Panel A shows that patient fibroblasts had enhanced interleukin-6 secretion that was responsive to ruxolitinib. Data for healthy donors are a summary of three such donors. The P value for patient cells treated with ruxolitinib as compared with untreated patient cells is 0.02. Panel B shows that pretreatment with ruxolitinib led to enhanced fibroblast migration in wound-healing assays, with closure at 24 hours that was similar to that in unaffected fibroblasts (three experiments with six scratches each). Panel C shows that STAT4 phosphorylation in unstimulated U3A cells was reduced after treatment with ruxolitinib. Panel D shows that nuclear pSTAT4 was reduced in response to ruxolitinib treatment of patient fibroblasts. Panels E and F show that interferon alfa–stimulated U3A cells expressing variant STAT4 had higher levels of pSTAT4 than cells expressing wild-type STAT4 at 240 minutes. Ruxolitinib treatment decreased phosphorylation in cell lines expressing variant STAT4 and in those expressing wild-type STAT4. In Panel F, mean decreases and standard errors are shown. Throughout the figure, P values were calculated by means of two-way analysis of variance. Error bars indicate standard errors.

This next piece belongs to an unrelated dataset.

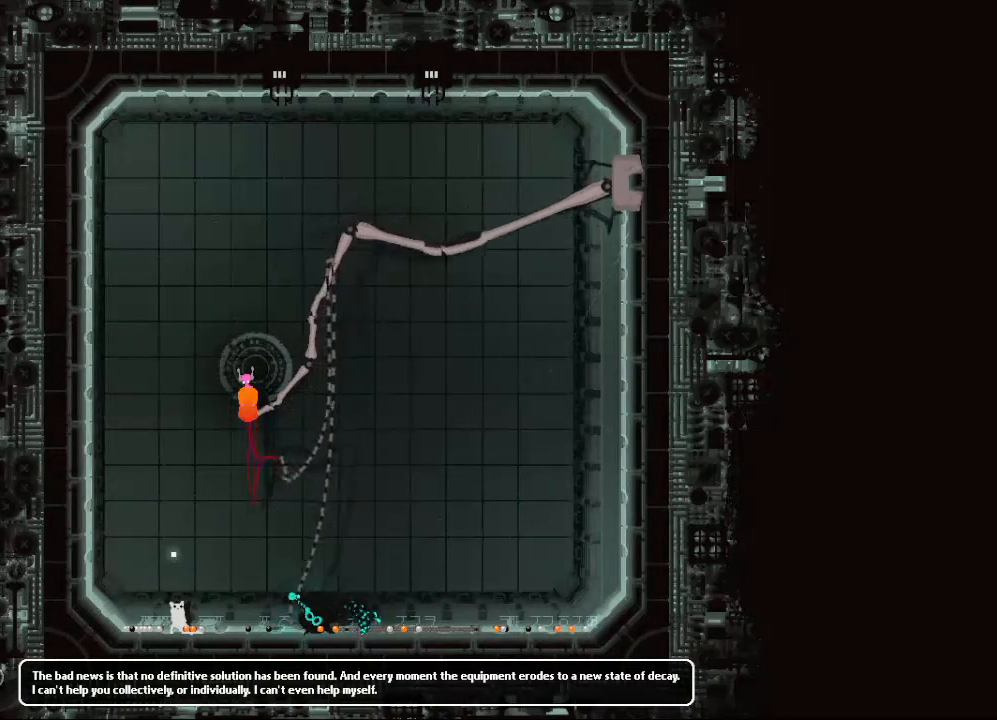
{"keys": [], "events": []}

Figure 5. Ruxolitinib Treatment and Resolution of the Inflammatory Phenotype.

Shown are peripheral-blood mononuclear cells analyzed by means of single-cell RNA sequencing (Panel A), plotted in uniform manifold approximation and projection (UMAP) space and clustered for each of the control and patient samples. NKT cells denote natural killer T cells, and Tregs regulatory T cells. Photographs show waxy, erythematous nodular lesions on bilateral hands and feet before (Panel B) and after (Panel C) initiation of ruxolitinib therapy. Shown are clinical scores (Panel D) on the modified Localized Scleroderma Skin Severity Index (mLoSSI, red) and the Physician Global Assessment (PGA, blue) of disease activity. Scores on both scales range from 0 to 100, with higher scores indicating greater disease activity.